David L. Miller, 24, was indicted on two counts of first-degree murder by a Baltimore County grand jury yesterday in the death of Elizabeth Walters, 24, and her unborn child, Baltimore County State's Attorney Scott D. Shellenberger said.
"It really comes down to intent to kill and some evidence that there was knowledge that the fetus would die," Shellenberger said, adding that he planned to prosecute the case himself.
Miller, who is married to another woman, is accused of shooting Walters, a waitress at a popular Charles Village night spot, and her longtime friend, Heather Lowe, 24, as they sat in a car in the parking lot of the Parkway Crossing shopping center in Hillendale on the morning of June 11.
Lowe survived being shot in the face and told police that Miller was the gunman before being taken to Maryland Shock Trauma Center, according to charging documents. Surveillance tapes show Miller's wife's car was in the parking lot at the time of the shooting and cell phone records indicate that Miller and Walters exchanged calls that morning, according to the documents.
Miller surrendered the day after the shooting and was charged by police with one count of first-degree murder in Walters' death.
In addition to the two murder charges, the grand jury yesterday indicted Miller on charges of first-degree assault and attempted murder in Lowe's shooting, as well as two handgun offenses, Shellenberger said.
Miller plans to plead not guilty to the charges, according to his lawyer, James R. Dills.
"We're fairly certain that when all the smoke settles, Mr. Miller is going to be exonerated," Dills said.
Under a law enacted in October 2005, a person who kills a woman who is pregnant with a viable fetus can be charged with a double homicide.
"We received our report from the medical examiner, and included in that report were sufficient facts to lead us to believe that the fetus was viable," Shellenberger said, adding that the length, weight and stage of development indicate that the fetus could have survived outside the womb.
He said the Maryland law has not previously been used in a prosecution.
Family members have said that Walters was seven months pregnant at the time of her death, and the state's chief medical examiner, Dr. David Fowler, has said that a fetus is generally considered viable at seven months.
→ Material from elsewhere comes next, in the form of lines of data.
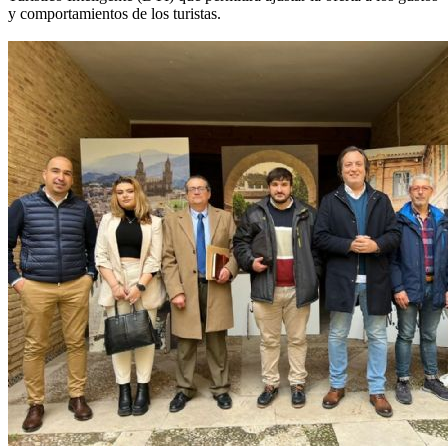
y comportamientos de los turistas.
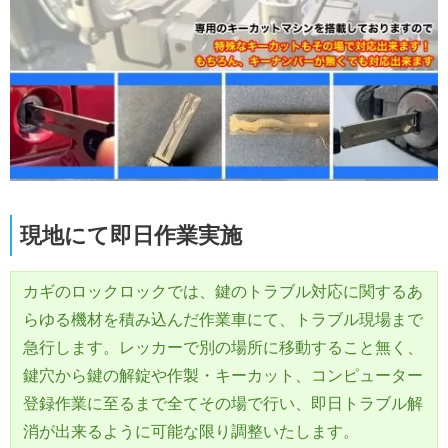
現地にて即日作業実施
カギのロックロックでは、鍵のトラブル対応に関するあ
らゆる機材を積み込んだ作業車にて、トラブル現場まで
急行します。レッカーで別の場所に移動すること無く、
鍵穴から鍵の解錠や作製・キーカット、コンピューター
登録作業に至るまで全てその場で行い、即日トラブル解
消が出来るように可能な限り調整いたします。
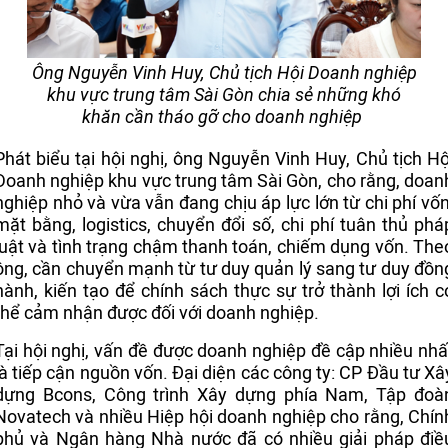
Ông Nguyễn Vinh Huy, Chủ tịch Hội Doanh nghiệp
khu vực trung tâm Sài Gòn chia sẻ những khó
khăn cần tháo gỡ cho doanh nghiệp
Phát biểu tại hội nghị, ông Nguyễn Vinh Huy, Chủ tịch Hộ
Doanh nghiệp khu vực trung tâm Sài Gòn, cho rằng, doan
nghiệp nhỏ và vừa vẫn đang chịu áp lực lớn từ chi phí vốn
mặt bằng, logistics, chuyển đổi số, chi phí tuân thủ phá
luật và tình trạng chậm thanh toán, chiếm dụng vốn. The
ông, cần chuyển mạnh từ tư duy quản lý sang tư duy đồn
hành, kiến tạo để chính sách thực sự trở thành lợi ích c
thể cảm nhận được đối với doanh nghiệp.
Tại hội nghị, vấn đề được doanh nghiệp đề cập nhiều nhấ
là tiếp cận nguồn vốn. Đại diện các công ty: CP Đầu tư Xâ
dựng Bcons, Công trình Xây dựng phía Nam, Tập đoà
Novatech và nhiều Hiệp hội doanh nghiệp cho rằng, Chín
phủ và Ngân hàng Nhà nước đã có nhiều giải pháp điề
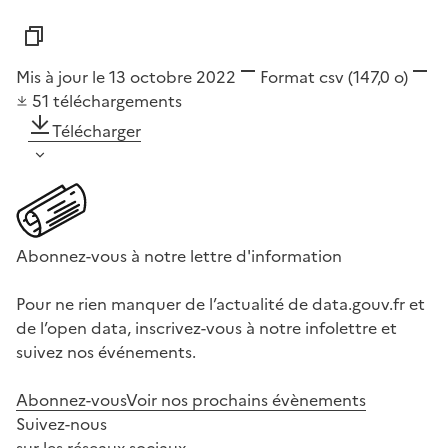
Mis à jour le 13 octobre 2022
Format
csv
(147,0 o)
51
téléchargements
Télécharger
Abonnez-vous à notre lettre d'information
Pour ne rien manquer de l’actualité de data.gouv.fr et
de l’open data, inscrivez-vous à notre infolettre et
suivez nos événements.
Abonnez-vous
Voir nos prochains évènements
Suivez-nous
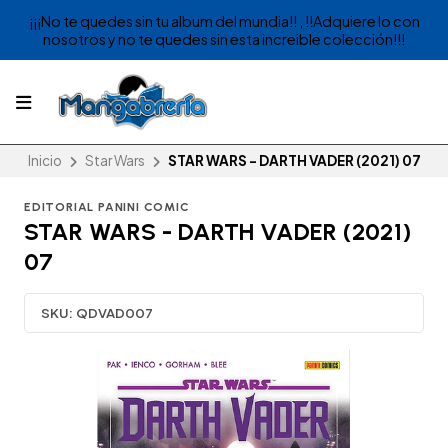
¡¡¡No te quedes sin tu album del mundia!! , !!Adquiere lo con
nosotros y no te quedes sin esta increible colección!!!
Inicio
Star Wars
STAR WARS - DARTH VADER (2021) 07
EDITORIAL PANINI COMIC
STAR WARS - DARTH VADER (2021)
07
SKU:
QDVAD007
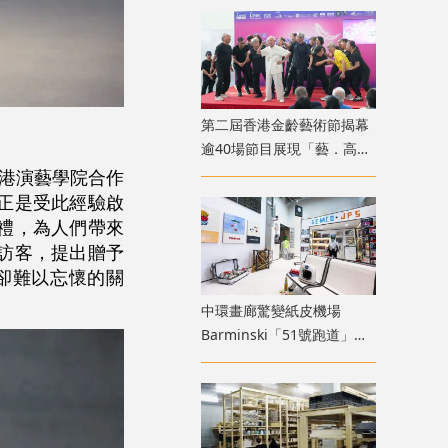
第二屆香港金齡藝術節揭幕
逾40場節目展現「藝．高齡
膽大」生命力
港演藝學院合作
正是受此經驗啟
禮，為人們帶來
訪客，提出贈予
卻難以忘懷的關
中環畫廊驚變紙皮機場
Barminski「51號跑道」用
紙箱建造星際航廈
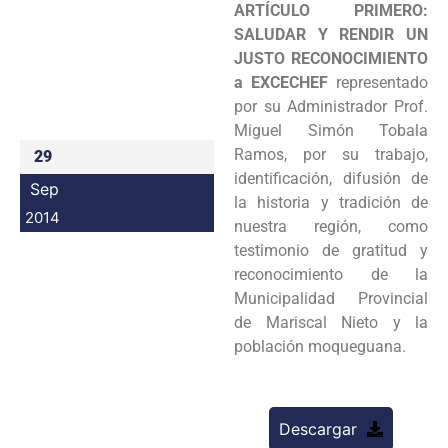
ARTÍCULO PRIMERO:
Programas
SALUDAR Y RENDIR UN
JUSTO
RECONOCIMIENTO
Intranet
a EXCECHEF
representado
por su Administrador Prof.
Miguel Simón
Tobala
Ramos, por su trabajo,
29
identificación, difusión de
Sep
la historia y tradición de
2014
nuestra
región, como
testimonio de gratitud y
reconocimiento de la
Municipalidad Provincial
de
Mariscal Nieto y la
población moqueguana.
Descargar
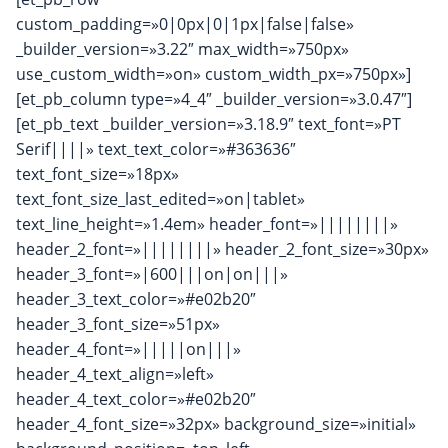
custom_padding=»0|0px|0|1px|false|false»
_builder_version=»3.22″ max_width=»750px»
use_custom_width=»on» custom_width_px=»750px»]
[et_pb_column type=»4_4″ _builder_version=»3.0.47″]
[et_pb_text _builder_version=»3.18.9″ text_font=»PT
Serif||||» text_text_color=»#363636″
text_font_size=»18px»
text_font_size_last_edited=»on|tablet»
text_line_height=»1.4em» header_font=»||||||||»
header_2_font=»||||||||» header_2_font_size=»30px»
header_3_font=»|600|||on|on|||»
header_3_text_color=»#e02b20″
header_3_font_size=»51px»
header_4_font=»|||||on|||»
header_4_text_align=»left»
header_4_text_color=»#e02b20″
header_4_font_size=»32px» background_size=»initial»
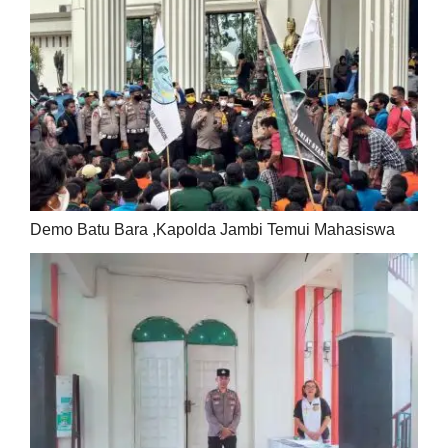
Demo Batu Bara ,Kapolda Jambi Temui Mahasiswa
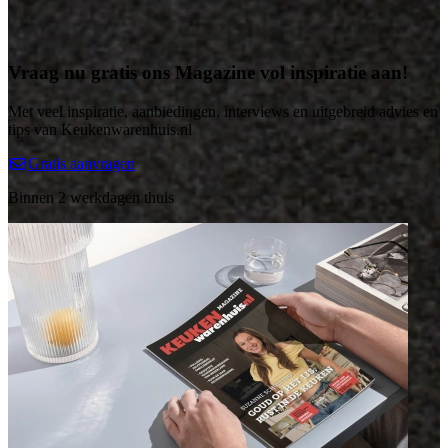
mee naar huis! Rondleiding langs de keukens die aansluiten bij uw
wensen. Met uitgebreid advies van onze opgeleide keuken experts.
Afspraak maken
Vraag nu gratis ons Magazine vol inspiratie aan!
Met veel inspiratie, aanbiedingen, interviews en uitgebreid advies en
tips van Keukenwarenhuis.nl
Gratis aanvragen
Binnen 2 werkdagen thuis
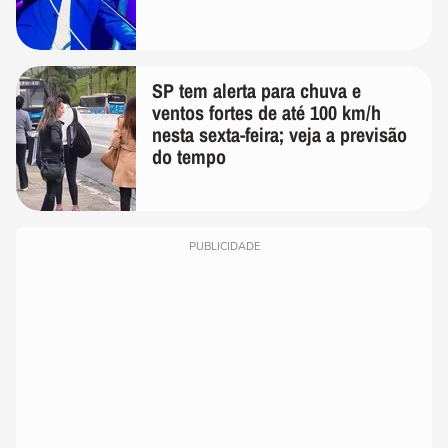
SP tem alerta para chuva e
ventos fortes de até 100 km/h
nesta sexta-feira; veja a previsão
do tempo
PUBLICIDADE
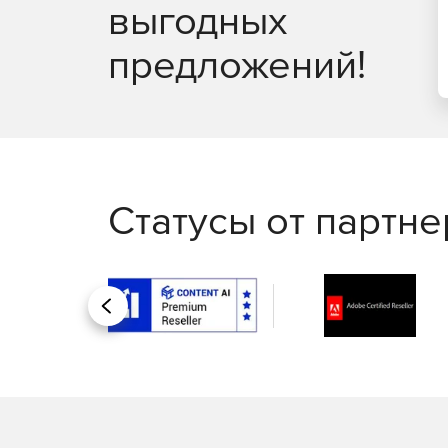
выгодных
предложений!
Статусы от партн
Назад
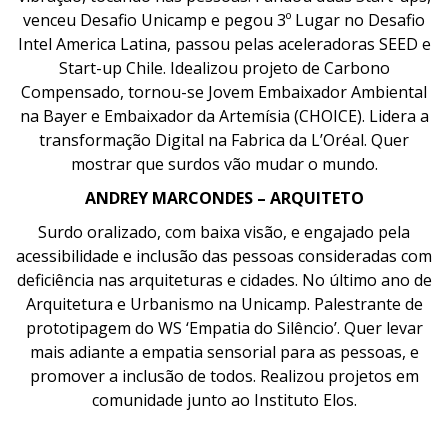
venceu Desafio Unicamp e pegou 3º Lugar no Desafio
Intel America Latina, passou pelas aceleradoras SEED e
Start-up Chile. Idealizou projeto de Carbono
Compensado, tornou-se Jovem Embaixador Ambiental
na Bayer e Embaixador da Artemísia (CHOICE). Lidera a
transformação Digital na Fabrica da L’Oréal. Quer
mostrar que surdos vão mudar o mundo.
ANDREY MARCONDES – ARQUITETO
Surdo oralizado, com baixa visão, e engajado pela
acessibilidade e inclusão das pessoas consideradas com
deficiência nas arquiteturas e cidades. No último ano de
Arquitetura e Urbanismo na Unicamp. Palestrante de
prototipagem do WS ‘Empatia do Silêncio’. Quer levar
mais adiante a empatia sensorial para as pessoas, e
promover a inclusão de todos. Realizou projetos em
comunidade junto ao Instituto Elos.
Walters' mother said that her family was glad to hear that Miller had been charged with murder in the deaths of the woman and her unborn child.
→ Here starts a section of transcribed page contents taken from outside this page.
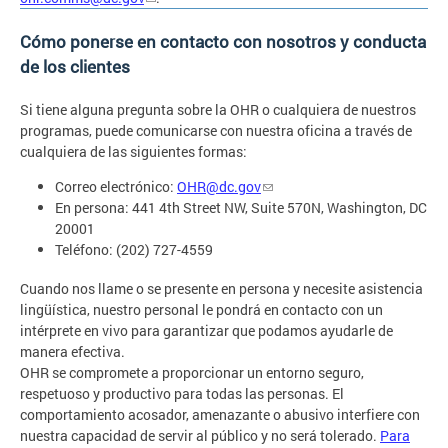
Cómo ponerse en contacto con nosotros y conducta
de los clientes
Si tiene alguna pregunta sobre la OHR o cualquiera de nuestros
programas, puede comunicarse con nuestra oficina a través de
cualquiera de las siguientes formas:
Correo electrónico:
OHR@dc.gov
En persona: 441 4th Street NW, Suite 570N, Washington, DC
20001
Teléfono: (202) 727-4559
Cuando nos llame o se presente en persona y necesite asistencia
lingüística, nuestro personal le pondrá en contacto con un
intérprete en vivo para garantizar que podamos ayudarle de
manera efectiva.
OHR se compromete a proporcionar un entorno seguro,
respetuoso y productivo para todas las personas. El
comportamiento acosador, amenazante o abusivo interfiere con
nuestra capacidad de servir al público y no será tolerado.
Para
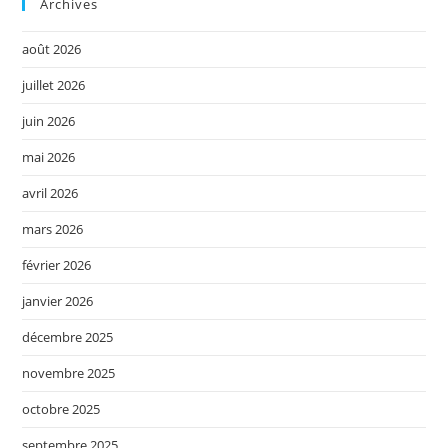
Archives
août 2026
juillet 2026
juin 2026
mai 2026
avril 2026
mars 2026
février 2026
janvier 2026
décembre 2025
novembre 2025
octobre 2025
septembre 2025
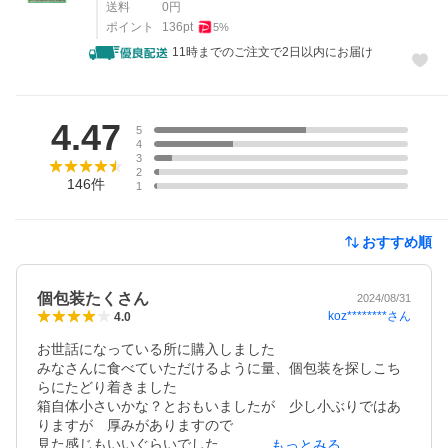
送料
0
円
ポイント
136
pt
5
%
11時までのご注文で2日以内にお届け
レビュー
4.47
5
4
3
2
146
件
1
おすすめ順
個包装たくさん
2024/08/31
koz********
さん
4.0
お世話になっている所に購入しました

みなさんに食べていただけるように量、個包装を探しこち
らにたどり着きました

箱自体小さいかな？とおもいましたが　少し小ぶりではあ
りますが　厚みがありますので

見た感じもいいぐらいでした

もっとみる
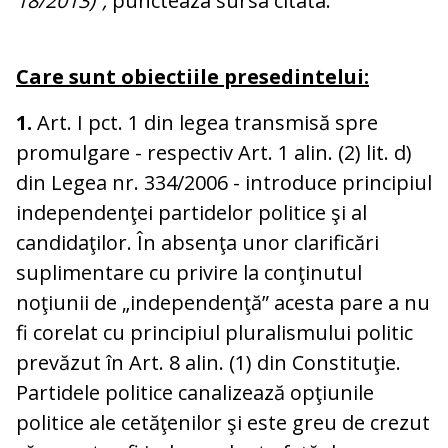
18/2013)”,
puncteaza sursa citata.
Care sunt obiectiile presedintelui:
1.
Art. I pct. 1 din legea transmisă spre
promulgare - respectiv Art. 1 alin. (2) lit. d)
din Legea nr. 334/2006 - introduce principiul
independenţei partidelor politice şi al
candidaţilor. În absenţa unor clarificări
suplimentare cu privire la conţinutul
noţiunii de „independenţă” acesta pare a nu
fi corelat cu principiul pluralismului politic
prevăzut în Art. 8 alin. (1) din Constituţie.
Partidele politice canalizează opţiunile
politice ale cetăţenilor şi este greu de crezut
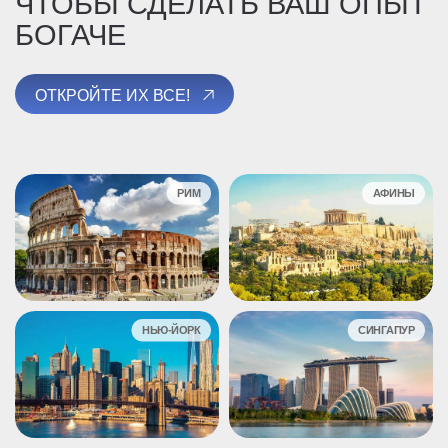
ЧТОБЫ СДЕЛАТЬ ВАШ ОПЫТ
БОГАЧЕ
ОТКРОЙТЕ ИХ ВСЕ!
РИМ
АФИНЫ
НЬЮ-ЙОРК
СИНГАПУР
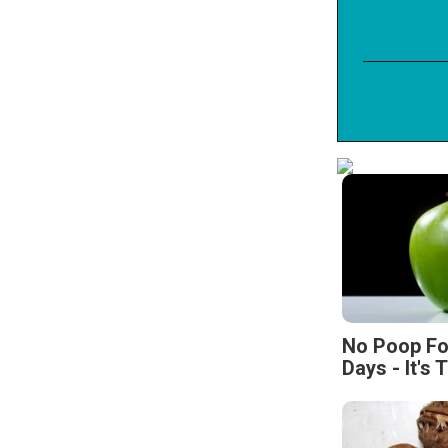
No Poop Fo
Days - It's 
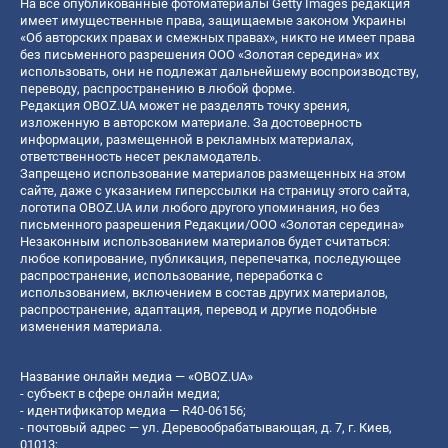
На все опубликованные фотоматериалы Getty Images редакция
имеет имущественные права, защищаемые законом Украины
«Об авторских правах и смежных правах», никто не имеет права
без письменного разрешения ООО «Золотая середина» их
использовать, они не подлежат дальнейшему воспроизводству,
переводу, распространению в любой форме.
Редакция OBOZ.UA может не разделять точку зрения,
изложенную в авторском материале. За достоверность
информации, размещенной в рекламных материалах,
ответственность несет рекламодатель.
Запрещено использование материалов размещенных на этом
сайте, даже с указанием гиперссылки на страницу этого сайта,
логотипа OBOZ.UA или любого другого упоминания, но без
письменного разрешения Редакции/ООО «Золотая середина»
Незаконным использованием материалов будет считаться:
любое копирование, публикация, перепечатка, последующее
распространение, использование, переработка с
использованием, включением в состав других материалов,
распространение, адаптация, перевод и другие подобные
изменения материала.
Название онлайн медиа — «OBOZ.UA»
- субъект в сфере онлайн медиа;
- идентификатор медиа — R40-06156;
- почтовый адрес — ул. Деревообрабатывающая, д. 7, г. Киев,
01013;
"Our prayer was that he would be charged with both murders," said Vivian Walters of Rosedale, adding that she and her husband have struggled to explain their daughter's death to their three young sons.
Friends and co-workers at the Charles Village Pub said that Walters was eagerly awaiting the birth of her child, a girl, in August. She kept child-rearing books behind the bar, and friends had been planning a baby shower for her.
"My daughter chose life for that baby," Vivian Walters said, adding that her daughter had enlisted a network of friends and family to help her care for the child.
The morning that she was killed, Elizabeth Walters was meeting with Miller to see what role he wanted to play in the child's life, her mother said.
"If he didn't want to help out, she was prepared to raise the baby on her own," Vivian Walters said.
"She would not have wanted all the publicity that's going to surround this," Vivian Walters said of her daughter. "But she also would want to pave the way for any other women who are in the same position. If she could have helped other women, she would have chosen to do that."